I'm trying to remember back to my first meeting and I seem to recall the solicitor wanting paperwork in the form of ID marriage certificate etc it might be worth phoning the office and just asking them what will be needed for the first meeting, there was also form filling done by solicitor that required things like NI number etc, she also talked about fees etc andghave me a massive pile of info to go home and read.

questions2008 Thu 25-Oct-12 20:57:07

thanks everyone. i'm giving grounds for divorce, have prepared a list to discuss which to use on the forms.

we have been married 5 years and absolutely no assets to split, actually he just left me with debts (in my name so can't do much but keep paying them off, he also had loans but as he's left the country good luck trying to get him to pay those back!).

Yes I do have parental responsibility by default, but I guess I was wondering whether I had grounds to remove his parental responsibility as I can see in the future he could become very difficult if he wanted to. he hasn't seen his son since we separated and apart from a few possible days a year where he may come over on holiday to see him, that will continue for the foreseeable future.
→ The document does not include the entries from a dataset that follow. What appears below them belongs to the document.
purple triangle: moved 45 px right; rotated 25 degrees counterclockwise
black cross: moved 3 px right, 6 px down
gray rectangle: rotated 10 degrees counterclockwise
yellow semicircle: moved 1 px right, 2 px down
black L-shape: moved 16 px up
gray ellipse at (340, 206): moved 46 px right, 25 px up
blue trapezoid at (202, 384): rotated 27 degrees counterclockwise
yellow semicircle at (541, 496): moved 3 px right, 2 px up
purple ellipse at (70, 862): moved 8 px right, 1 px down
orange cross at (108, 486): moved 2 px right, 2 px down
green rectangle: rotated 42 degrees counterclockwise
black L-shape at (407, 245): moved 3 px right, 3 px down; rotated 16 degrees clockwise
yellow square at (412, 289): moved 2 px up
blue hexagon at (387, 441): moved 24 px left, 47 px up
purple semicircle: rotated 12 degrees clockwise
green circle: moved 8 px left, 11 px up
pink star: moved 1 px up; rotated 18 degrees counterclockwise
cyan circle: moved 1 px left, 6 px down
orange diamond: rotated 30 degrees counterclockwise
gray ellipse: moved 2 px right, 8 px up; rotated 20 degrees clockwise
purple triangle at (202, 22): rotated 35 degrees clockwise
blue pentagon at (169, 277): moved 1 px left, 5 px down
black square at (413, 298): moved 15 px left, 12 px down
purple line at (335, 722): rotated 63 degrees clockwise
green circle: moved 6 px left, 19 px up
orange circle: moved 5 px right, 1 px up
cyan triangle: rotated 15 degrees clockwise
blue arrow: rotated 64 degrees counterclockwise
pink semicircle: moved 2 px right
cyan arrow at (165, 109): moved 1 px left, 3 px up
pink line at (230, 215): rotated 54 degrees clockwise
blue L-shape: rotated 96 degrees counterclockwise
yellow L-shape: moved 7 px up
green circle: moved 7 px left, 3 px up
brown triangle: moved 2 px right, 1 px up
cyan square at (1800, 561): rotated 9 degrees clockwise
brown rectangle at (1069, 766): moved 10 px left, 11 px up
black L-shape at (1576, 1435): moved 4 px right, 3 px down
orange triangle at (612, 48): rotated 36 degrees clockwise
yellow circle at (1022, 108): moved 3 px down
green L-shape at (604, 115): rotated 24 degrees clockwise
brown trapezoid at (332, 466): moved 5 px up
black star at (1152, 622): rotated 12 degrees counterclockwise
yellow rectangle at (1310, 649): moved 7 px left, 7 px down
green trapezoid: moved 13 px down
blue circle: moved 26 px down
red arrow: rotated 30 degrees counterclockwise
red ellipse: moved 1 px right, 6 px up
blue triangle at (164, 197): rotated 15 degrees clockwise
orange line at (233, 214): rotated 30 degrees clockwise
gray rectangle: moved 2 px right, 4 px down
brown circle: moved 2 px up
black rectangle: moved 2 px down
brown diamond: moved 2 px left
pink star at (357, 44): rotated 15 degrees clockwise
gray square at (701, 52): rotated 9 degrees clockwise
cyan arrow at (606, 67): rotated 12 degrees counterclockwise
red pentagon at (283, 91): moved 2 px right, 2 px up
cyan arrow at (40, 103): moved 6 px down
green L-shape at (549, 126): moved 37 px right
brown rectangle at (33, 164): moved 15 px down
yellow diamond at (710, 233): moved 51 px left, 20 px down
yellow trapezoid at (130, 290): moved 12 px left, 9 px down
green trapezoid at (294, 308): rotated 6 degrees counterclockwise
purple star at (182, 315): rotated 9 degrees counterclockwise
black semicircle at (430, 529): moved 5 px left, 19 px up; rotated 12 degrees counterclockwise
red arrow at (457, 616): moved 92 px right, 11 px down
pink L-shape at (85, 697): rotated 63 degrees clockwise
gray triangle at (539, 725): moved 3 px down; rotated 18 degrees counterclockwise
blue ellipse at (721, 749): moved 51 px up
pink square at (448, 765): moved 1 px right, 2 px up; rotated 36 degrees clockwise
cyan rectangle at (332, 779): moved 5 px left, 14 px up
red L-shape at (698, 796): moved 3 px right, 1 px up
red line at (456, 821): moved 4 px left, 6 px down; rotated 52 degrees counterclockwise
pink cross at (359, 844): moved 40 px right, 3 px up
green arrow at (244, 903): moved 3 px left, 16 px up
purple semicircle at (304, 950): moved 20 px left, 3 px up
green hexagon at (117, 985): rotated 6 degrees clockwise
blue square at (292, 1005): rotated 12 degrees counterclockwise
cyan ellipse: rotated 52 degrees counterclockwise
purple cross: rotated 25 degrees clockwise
So I would like legal certainty I guess of knowing I can take all decisions now and in the future when he may start to try and assert his "authority" over us (that's what matters the most to him).

MOSagain Fri 26-Oct-12 10:28:56

No, you cannot remove his parental responsibility. Regardless of how often he sees yoru son, he is still his father. He is also entitled to be involved in important decisions such as education, religion etc. If he hasn't shown much interest, hopefully he wont' interfere with whatever decisions you make but you can't just take away his rights.

questions2008 Fri 26-Oct-12 13:23:44

Solicitor agrees with you MOS, can't remove his prental responsibility. I find that strange tbh, if I was the one living abroad and having minimal contact with my child nor contributing in any way to his upbringing, I wouldn't expect my legal rights to continue. Surely rights come with responsibility and as he's showing none then there's a case of removing them. But it doesn't really matter anyway, as it is what it is.

I wish he did have a real role in his life so that my son could have a father. In that case I wouldn't think of getting sole responsibility.